About this task
Reproduce every one of the records below word for word, omitting the pictures.

Material for this task
☆ ☆ ☆ ☆

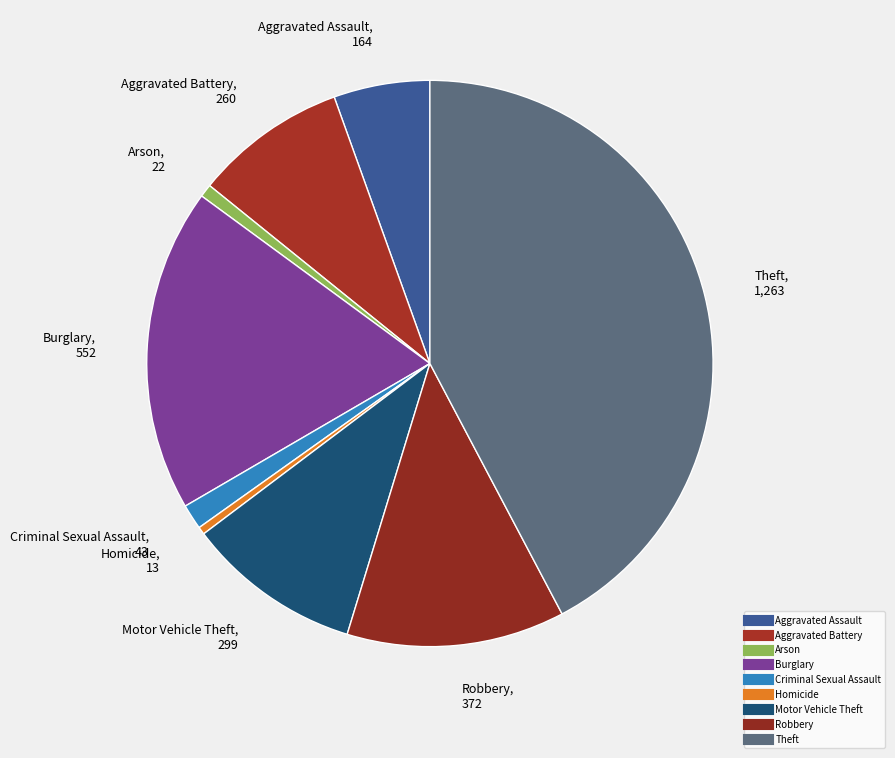

Rank the categories by value from highest to lowest.

Theft, Burglary, Robbery, Motor Vehicle Theft, Aggravated Battery, Aggravated Assault, Criminal Sexual Assault, Arson, Homicide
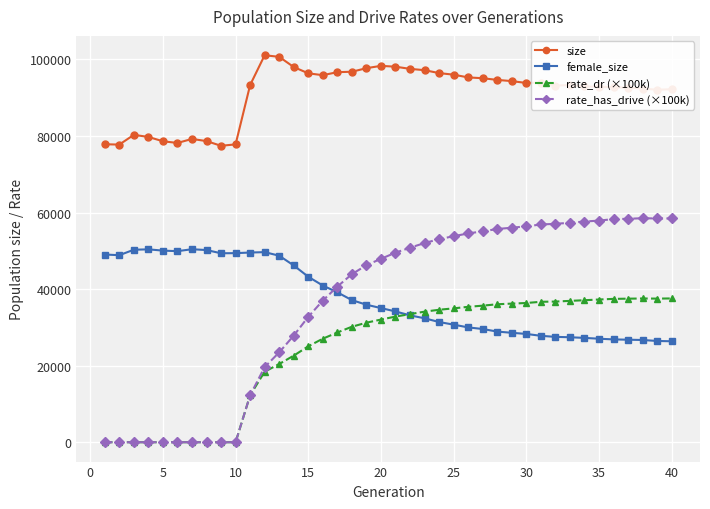

At how many categories does at least one series exceed 9634?

40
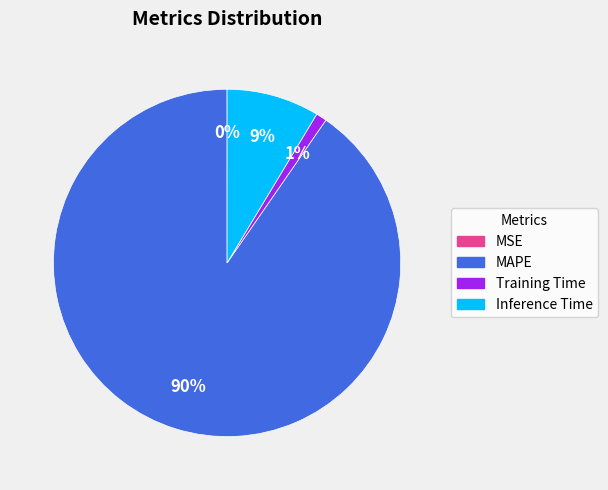

What is the majority slice?

MAPE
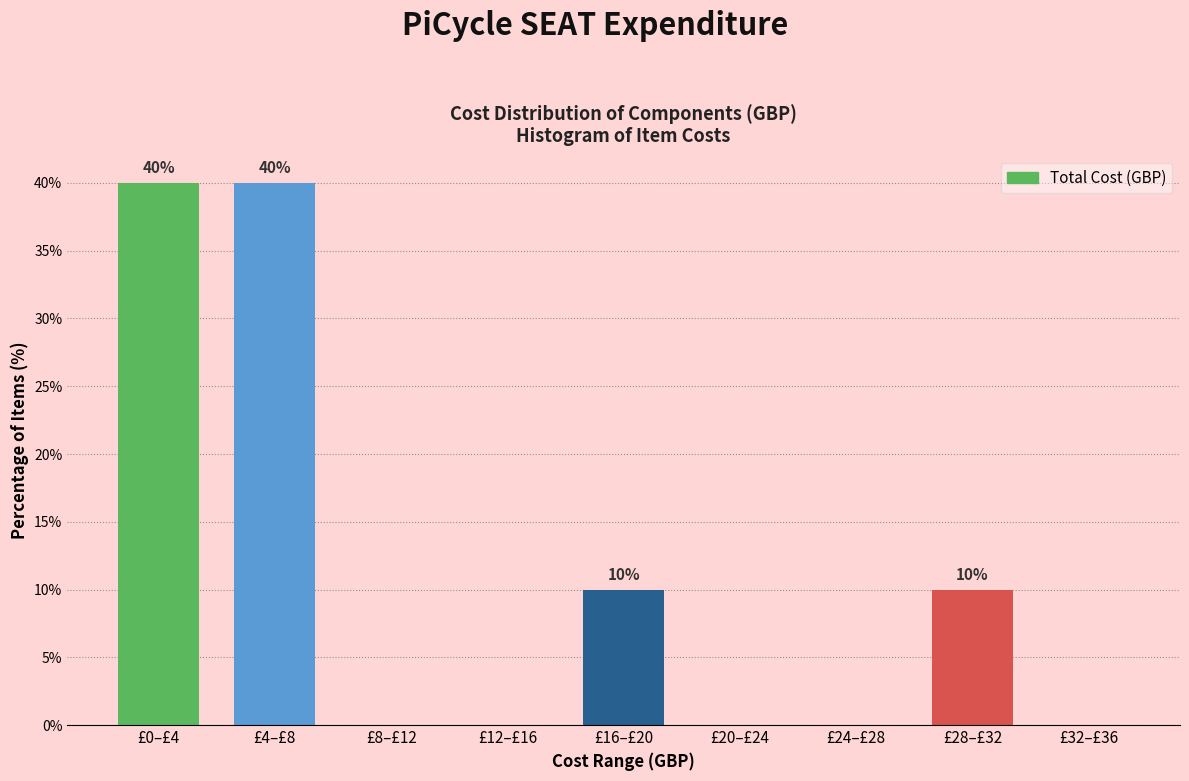

Reading left to right, list all the values displayed in this chart.

£0–£4=40	£4–£8=40	£8–£12=0	£12–£16=0	£16–£20=10	£20–£24=0	£24–£28=0	£28–£32=10	£32–£36=0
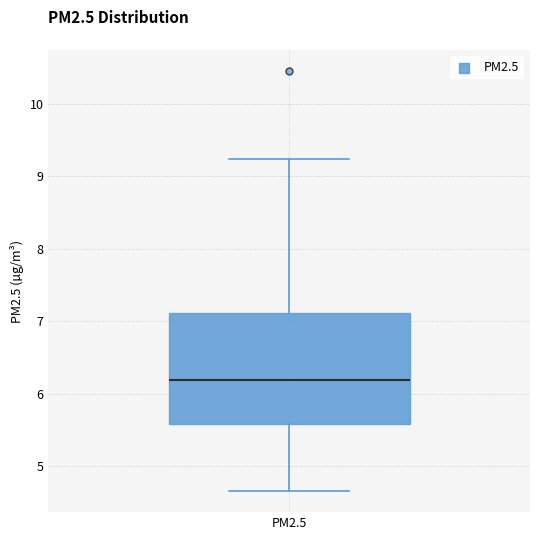

Where does the upper whisker of the box for PM2.5 end on the y-axis? The values are not printed on the chart, so give them approximately, as read against the axis.

9.2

☆ ☆ ☆ ☆

Answer section
Rank the categories by value from highest to lowest.

Theft, Burglary, Robbery, Motor Vehicle Theft, Aggravated Battery, Aggravated Assault, Criminal Sexual Assault, Arson, Homicide

At how many categories does at least one series exceed 9634?

40

What is the majority slice?

MAPE

Reading left to right, list all the values displayed in this chart.

£0–£4=40	£4–£8=40	£8–£12=0	£12–£16=0	£16–£20=10	£20–£24=0	£24–£28=0	£28–£32=10	£32–£36=0

Where does the upper whisker of the box for PM2.5 end on the y-axis? The values are not printed on the chart, so give them approximately, as read against the axis.

9.2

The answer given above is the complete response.